Cut out the center shape of the plastic cannula attachment. (This will allow the paper to be placed over the infusion site.) Try the paper on an old site and trim if necessary to make it fit. Next, cut a hole in a piece of IV3000 clear sticky tape to place over the plastic cannula attachment.
Place and inject the new site. (Your child may want to choose a more prominent spot for it, like his or her arm, to show off the artwork.)
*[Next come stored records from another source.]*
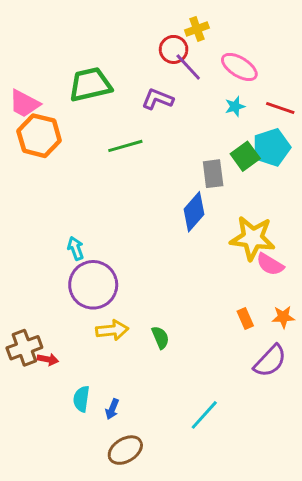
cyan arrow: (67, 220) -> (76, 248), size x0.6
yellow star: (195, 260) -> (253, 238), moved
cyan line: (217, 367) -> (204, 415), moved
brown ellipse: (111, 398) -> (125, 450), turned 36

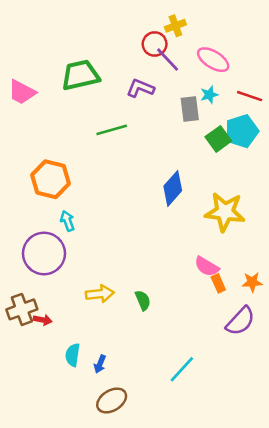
orange hexagon: (39, 136) -> (50, 179), moved
gray rectangle: (213, 174) -> (190, 109), moved
pink semicircle: (270, 264) -> (207, 266), moved
purple circle: (93, 285) -> (44, 253), moved

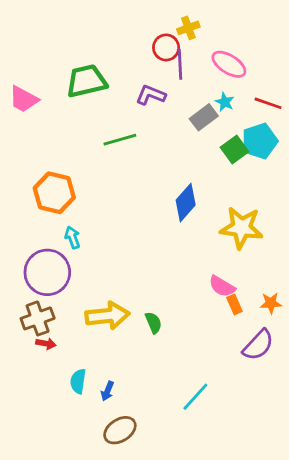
purple line: (168, 60) -> (180, 64), turned 40
cyan star: (209, 95) -> (225, 102), turned -30
gray rectangle: (190, 109) -> (204, 117), turned 60
yellow arrow: (100, 294) -> (107, 316), size x1.4
brown cross: (22, 309) -> (38, 318), moved

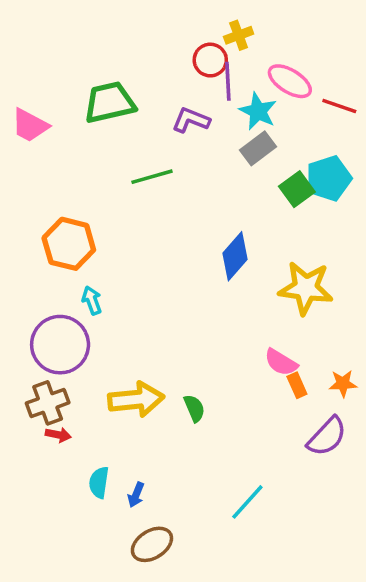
cyan star: (225, 102) -> (258, 111), moved, size x1.5
red line: (268, 103) -> (339, 106), moved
Place the scrapbook paper cut-out over the infusion site. Add a rhinestone if you’d like. Then place the IV3000 clear sticky tape over the entire site and the scrapbook paper. Smooth the tape down over the paper and reconnect the insulin pump. The tape will hold everything on for at least one or two days. (It’s not waterproof, however, so do this project after showering and take it off if it gets wet.)
Disclaimer: The experiences and suggestions recounted in these articles are not intended as medical advice, and they are not necessarily the “typical” experiences of families with a child who has type 1 diabetes. These situations are unique to the families depicted. Families should check with their healthcare professionals regarding the treatment of type 1 diabetes and the frequency of blood glucose monitoring.